C’est plus une écriture littéraire, un cri de douleur, un cri de révolte face à une situation d’une innommable étrangeté.

Le cas de l’Algérie en particulier et du Maghreb en général est significatif à cet égard. Ces femmes s’en prennent souvent à la cause de tous les maux sociaux et aux facteurs de régression qui accélèrent leur mise à l’écart, leur claustration et leur minorisation à vie à coups de lois et de fetwas religieuses scélérates, voire sciemment misogynes.

Paradoxalement, le responsable de cette mise à l’écart n’est pas toujours celui que l’on croit. Souvent, ce sont les femmes elles-mêmes qui résistent aux changements pourtant elles occupent des hauts postes de responsabilité politique, social ou autre. Heureusement, il existe l’autre catégorie de femmes, (c’est le cas de Nadia dans ce roman, archétype de ce genre de femmes) celles qui s’imposent comme moteurs de changement face à des hommes qui prônent, prêchent et défendent bec et ongle le maintien des traditions.
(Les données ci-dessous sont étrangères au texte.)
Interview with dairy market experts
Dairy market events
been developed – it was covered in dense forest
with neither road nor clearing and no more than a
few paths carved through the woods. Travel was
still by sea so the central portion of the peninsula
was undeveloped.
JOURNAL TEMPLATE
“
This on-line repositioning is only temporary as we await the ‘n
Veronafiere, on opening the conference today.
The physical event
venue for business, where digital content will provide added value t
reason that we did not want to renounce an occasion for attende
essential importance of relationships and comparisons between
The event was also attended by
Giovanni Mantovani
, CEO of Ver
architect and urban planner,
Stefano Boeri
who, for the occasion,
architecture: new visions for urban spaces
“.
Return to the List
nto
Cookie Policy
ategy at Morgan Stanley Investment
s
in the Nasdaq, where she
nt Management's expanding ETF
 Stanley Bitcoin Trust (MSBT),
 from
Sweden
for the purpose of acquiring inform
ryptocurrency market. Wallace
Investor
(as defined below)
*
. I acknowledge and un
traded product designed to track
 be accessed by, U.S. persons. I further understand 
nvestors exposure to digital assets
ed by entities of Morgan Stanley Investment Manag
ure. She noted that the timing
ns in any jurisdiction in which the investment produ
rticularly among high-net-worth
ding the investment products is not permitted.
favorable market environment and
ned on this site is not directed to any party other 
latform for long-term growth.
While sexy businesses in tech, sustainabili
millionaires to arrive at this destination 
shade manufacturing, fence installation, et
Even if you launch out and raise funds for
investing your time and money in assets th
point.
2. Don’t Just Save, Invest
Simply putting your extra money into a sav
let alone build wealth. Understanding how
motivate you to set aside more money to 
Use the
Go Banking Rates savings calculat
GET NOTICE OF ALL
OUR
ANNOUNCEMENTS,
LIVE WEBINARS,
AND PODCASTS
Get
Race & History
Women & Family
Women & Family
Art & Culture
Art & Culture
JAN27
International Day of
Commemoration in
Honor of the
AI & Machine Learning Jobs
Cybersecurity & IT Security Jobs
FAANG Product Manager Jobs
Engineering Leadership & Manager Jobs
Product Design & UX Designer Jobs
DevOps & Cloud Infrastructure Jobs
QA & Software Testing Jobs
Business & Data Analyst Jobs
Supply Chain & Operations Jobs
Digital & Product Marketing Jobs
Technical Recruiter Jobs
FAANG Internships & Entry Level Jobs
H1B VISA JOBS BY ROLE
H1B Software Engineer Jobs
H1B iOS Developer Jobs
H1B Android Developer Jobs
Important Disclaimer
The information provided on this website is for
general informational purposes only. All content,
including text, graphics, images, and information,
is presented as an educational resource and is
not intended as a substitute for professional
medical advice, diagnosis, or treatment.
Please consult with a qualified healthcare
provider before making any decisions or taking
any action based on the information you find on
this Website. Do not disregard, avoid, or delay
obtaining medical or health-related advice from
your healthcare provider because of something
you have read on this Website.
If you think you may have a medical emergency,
Dans ce jeu de rôle social, tout n’est pas négatif ; bien au contraire ! C’est un début prometteur d’un long combat d’idées où chaque protagoniste, tour à tour, aiguise ses armes et cherche une voie(x) pour pouvoir s’adapter convenablement aux aspirations nouvelles de liberté et d’harmonie, ou s’arrange pour sauver les meubles par différentes stratégies : attachement à un idéal de liberté, idéalisation d’un passé prestigieux ou simplement intérêt personnel : « Dans ce tourbillon, il y a là toute une Algérie vivante, gaie, chaleureuse, laborieuse, fraternelle, pleine de ressources, qui peut aussi être sourde, aveugle, indifférente ou brutale à ses heures comme toute humanité. Cette Algérie-là se découvre à la fin du récit au bord du gouffre et environnée de périls qu’elle pressent avec épouvante » [10].

Djamal Arezki

[1] – Roman édité en 1996 aux éditions Marsa, Paris, 120 p.

[2]- Maissa Bey, interview pour El Watan du 06 septembre 2007.

[3] – Noûn, Algériennes dans l’écriture, de CHAULET-ACHOUR, Christiane, Ed. Atlantica, collection, Les colonnes d’Hercule, Biarritz, 1998, p. 44

[4]- Op.cit

[5] – CHAULET-ACHOUR, Christiane, Op. Cit. p. 27

[6] – Noûn, Algériennes dans l’écriture, de CHAULET-ACHOUR, Christiane, Ed. Atlantica, collection, Les colonnes d’Hercule, Biarritz, 1998, p. 30

[7] – Citée par Chaulet-Achour, Op. Cit. p. 42

[8] – Soumya Ammar-Khoudja, citée par Chaulet-Achour, Op. Cit. p. 48

[9]- Noûn, Algériennes dans l’écriture, de CHAULET-ACHOUR, Christiane, Ed. Atlantica, collection, Les colonnes d’Hercule, Biarritz, 1998, p. 36

[10] – Max Véga-Ritter Professeur émérite, Université Blaise Pascal, Clermont-Ferrand, In site Internet de Maïssa Bey.